**WHAT YOU ARE ASKED TO DO:**
Please print the entries below exactly, from the line with "in grandi quantità" through the line with "Magyar Nobeldíjasok", including both of those lines and leaving out all others.

**PROVIDED RECORDS:**
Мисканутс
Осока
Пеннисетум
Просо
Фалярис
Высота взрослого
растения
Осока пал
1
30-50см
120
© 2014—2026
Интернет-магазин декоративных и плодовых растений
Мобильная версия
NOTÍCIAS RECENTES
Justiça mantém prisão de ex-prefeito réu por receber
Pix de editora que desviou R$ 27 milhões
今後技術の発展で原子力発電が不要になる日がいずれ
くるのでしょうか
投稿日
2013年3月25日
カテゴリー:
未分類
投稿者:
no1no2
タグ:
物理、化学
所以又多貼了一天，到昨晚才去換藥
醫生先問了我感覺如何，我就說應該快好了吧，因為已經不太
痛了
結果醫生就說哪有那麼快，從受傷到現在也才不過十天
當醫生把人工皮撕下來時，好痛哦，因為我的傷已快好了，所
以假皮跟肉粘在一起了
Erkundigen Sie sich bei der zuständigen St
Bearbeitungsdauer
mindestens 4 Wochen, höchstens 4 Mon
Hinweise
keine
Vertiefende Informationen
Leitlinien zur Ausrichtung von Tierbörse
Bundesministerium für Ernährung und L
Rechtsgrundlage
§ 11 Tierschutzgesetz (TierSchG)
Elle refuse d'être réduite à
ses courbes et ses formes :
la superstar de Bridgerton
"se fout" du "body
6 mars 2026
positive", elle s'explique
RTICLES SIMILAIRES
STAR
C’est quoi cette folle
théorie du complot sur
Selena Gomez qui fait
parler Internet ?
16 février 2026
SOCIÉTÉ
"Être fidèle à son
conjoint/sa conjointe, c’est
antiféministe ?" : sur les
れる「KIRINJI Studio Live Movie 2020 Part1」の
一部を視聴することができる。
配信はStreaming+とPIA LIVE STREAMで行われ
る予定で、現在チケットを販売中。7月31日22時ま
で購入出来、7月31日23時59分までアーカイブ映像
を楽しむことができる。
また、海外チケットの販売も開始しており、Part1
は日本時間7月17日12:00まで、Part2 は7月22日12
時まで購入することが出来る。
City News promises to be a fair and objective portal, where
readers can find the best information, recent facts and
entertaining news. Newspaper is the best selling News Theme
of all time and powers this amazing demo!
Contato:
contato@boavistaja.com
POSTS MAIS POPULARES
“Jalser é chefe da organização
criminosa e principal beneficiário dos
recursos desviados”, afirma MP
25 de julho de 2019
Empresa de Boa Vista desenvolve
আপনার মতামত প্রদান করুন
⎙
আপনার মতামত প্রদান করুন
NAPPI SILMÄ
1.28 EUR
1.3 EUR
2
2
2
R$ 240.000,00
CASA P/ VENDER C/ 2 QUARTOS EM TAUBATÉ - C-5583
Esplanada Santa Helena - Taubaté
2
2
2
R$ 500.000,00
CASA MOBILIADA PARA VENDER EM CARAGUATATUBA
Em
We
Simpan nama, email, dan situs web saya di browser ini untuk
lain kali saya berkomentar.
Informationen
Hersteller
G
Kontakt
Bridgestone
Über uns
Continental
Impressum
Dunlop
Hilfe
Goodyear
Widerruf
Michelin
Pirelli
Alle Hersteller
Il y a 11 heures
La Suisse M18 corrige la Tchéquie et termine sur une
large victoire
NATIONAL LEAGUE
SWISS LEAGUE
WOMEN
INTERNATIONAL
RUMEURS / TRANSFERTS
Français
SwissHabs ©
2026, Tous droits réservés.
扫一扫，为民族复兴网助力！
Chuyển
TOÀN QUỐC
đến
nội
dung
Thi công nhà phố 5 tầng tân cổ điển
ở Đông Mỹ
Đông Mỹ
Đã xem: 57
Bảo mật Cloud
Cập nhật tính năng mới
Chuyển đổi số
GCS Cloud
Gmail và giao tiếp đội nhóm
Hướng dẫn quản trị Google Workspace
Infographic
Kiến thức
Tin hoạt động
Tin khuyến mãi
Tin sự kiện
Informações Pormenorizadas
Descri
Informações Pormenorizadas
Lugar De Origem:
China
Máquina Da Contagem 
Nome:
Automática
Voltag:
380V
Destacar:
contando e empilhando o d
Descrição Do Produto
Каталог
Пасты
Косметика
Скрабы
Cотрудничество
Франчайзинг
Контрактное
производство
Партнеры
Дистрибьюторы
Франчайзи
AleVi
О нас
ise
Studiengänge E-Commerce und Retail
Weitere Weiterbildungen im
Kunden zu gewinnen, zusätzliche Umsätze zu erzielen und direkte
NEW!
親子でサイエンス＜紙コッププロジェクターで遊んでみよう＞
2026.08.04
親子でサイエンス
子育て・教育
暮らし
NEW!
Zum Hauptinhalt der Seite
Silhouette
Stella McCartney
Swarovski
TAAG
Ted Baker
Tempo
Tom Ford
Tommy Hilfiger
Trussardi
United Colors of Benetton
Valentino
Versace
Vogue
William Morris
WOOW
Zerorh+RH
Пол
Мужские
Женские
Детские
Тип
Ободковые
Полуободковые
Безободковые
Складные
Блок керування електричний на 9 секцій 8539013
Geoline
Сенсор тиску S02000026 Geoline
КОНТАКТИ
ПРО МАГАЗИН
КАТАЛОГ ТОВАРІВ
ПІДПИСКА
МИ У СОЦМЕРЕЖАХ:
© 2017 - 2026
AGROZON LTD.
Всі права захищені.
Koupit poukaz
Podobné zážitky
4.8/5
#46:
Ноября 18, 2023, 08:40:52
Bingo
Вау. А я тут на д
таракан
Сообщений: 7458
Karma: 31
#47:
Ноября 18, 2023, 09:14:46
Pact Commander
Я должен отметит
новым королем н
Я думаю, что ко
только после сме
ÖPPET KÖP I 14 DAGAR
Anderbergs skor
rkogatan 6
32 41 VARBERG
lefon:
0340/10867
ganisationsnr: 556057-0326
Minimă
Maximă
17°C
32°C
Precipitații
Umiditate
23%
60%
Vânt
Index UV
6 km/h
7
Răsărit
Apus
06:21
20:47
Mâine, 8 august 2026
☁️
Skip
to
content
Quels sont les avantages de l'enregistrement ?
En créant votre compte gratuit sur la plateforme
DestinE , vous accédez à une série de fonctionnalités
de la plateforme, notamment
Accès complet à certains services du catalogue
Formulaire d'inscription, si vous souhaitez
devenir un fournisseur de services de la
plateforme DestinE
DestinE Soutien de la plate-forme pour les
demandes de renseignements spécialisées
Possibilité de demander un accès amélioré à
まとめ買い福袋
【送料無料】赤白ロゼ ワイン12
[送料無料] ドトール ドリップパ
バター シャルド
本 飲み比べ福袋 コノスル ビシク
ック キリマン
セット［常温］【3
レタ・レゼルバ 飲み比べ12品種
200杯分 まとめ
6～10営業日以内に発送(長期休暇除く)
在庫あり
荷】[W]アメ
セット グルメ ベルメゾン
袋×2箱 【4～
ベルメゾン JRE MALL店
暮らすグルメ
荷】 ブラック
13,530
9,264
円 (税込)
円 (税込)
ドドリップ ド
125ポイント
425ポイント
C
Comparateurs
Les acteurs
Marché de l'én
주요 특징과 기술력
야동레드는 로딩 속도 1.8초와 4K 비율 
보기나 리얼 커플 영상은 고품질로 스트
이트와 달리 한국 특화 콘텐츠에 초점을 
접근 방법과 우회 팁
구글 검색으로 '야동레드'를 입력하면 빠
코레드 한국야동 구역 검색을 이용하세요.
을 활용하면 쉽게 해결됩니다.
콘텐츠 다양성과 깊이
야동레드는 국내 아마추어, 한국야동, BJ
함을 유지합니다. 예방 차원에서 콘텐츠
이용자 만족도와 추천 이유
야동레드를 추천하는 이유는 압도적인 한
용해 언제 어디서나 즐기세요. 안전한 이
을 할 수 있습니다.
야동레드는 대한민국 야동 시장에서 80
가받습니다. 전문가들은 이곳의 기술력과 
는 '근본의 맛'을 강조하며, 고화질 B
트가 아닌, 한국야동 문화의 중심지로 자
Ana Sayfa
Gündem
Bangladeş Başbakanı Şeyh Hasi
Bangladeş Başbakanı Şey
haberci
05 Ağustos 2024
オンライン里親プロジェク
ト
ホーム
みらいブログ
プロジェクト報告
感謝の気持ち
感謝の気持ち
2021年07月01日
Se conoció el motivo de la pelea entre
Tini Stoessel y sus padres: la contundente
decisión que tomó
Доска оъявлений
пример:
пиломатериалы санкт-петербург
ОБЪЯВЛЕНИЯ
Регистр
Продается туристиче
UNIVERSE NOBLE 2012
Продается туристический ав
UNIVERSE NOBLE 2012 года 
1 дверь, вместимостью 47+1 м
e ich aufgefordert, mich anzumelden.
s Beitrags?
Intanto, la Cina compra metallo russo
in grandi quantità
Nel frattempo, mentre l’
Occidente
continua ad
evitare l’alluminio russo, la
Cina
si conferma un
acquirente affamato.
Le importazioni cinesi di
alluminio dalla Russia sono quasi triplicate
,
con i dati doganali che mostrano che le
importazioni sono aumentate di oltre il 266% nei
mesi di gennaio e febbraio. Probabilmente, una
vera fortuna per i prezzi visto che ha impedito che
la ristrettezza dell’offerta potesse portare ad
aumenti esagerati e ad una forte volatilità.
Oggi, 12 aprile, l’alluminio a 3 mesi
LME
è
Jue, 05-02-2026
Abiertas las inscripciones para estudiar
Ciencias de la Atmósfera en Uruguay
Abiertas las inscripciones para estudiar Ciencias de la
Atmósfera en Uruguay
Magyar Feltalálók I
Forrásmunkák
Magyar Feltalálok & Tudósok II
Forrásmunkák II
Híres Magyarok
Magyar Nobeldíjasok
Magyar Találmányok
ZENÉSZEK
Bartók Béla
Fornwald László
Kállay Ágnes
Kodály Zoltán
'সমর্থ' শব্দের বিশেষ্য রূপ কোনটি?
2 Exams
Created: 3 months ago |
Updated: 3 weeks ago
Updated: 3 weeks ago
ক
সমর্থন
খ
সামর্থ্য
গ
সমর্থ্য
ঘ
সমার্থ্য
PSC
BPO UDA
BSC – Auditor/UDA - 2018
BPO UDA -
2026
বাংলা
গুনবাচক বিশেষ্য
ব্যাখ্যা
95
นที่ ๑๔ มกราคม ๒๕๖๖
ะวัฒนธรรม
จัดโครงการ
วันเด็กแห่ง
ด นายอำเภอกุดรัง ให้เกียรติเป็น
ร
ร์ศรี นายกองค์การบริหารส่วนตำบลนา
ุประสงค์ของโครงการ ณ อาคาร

**RESULT OF THE EXERCISE:**
in grandi quantità
Nel frattempo, mentre l’
Occidente
continua ad
evitare l’alluminio russo, la
Cina
si conferma un
acquirente affamato.
Le importazioni cinesi di
alluminio dalla Russia sono quasi triplicate
,
con i dati doganali che mostrano che le
importazioni sono aumentate di oltre il 266% nei
mesi di gennaio e febbraio. Probabilmente, una
vera fortuna per i prezzi visto che ha impedito che
la ristrettezza dell’offerta potesse portare ad
aumenti esagerati e ad una forte volatilità.
Oggi, 12 aprile, l’alluminio a 3 mesi
LME
è
Jue, 05-02-2026
Abiertas las inscripciones para estudiar
Ciencias de la Atmósfera en Uruguay
Abiertas las inscripciones para estudiar Ciencias de la
Atmósfera en Uruguay
Magyar Feltalálók I
Forrásmunkák
Magyar Feltalálok & Tudósok II
Forrásmunkák II
Híres Magyarok
Magyar Nobeldíjasok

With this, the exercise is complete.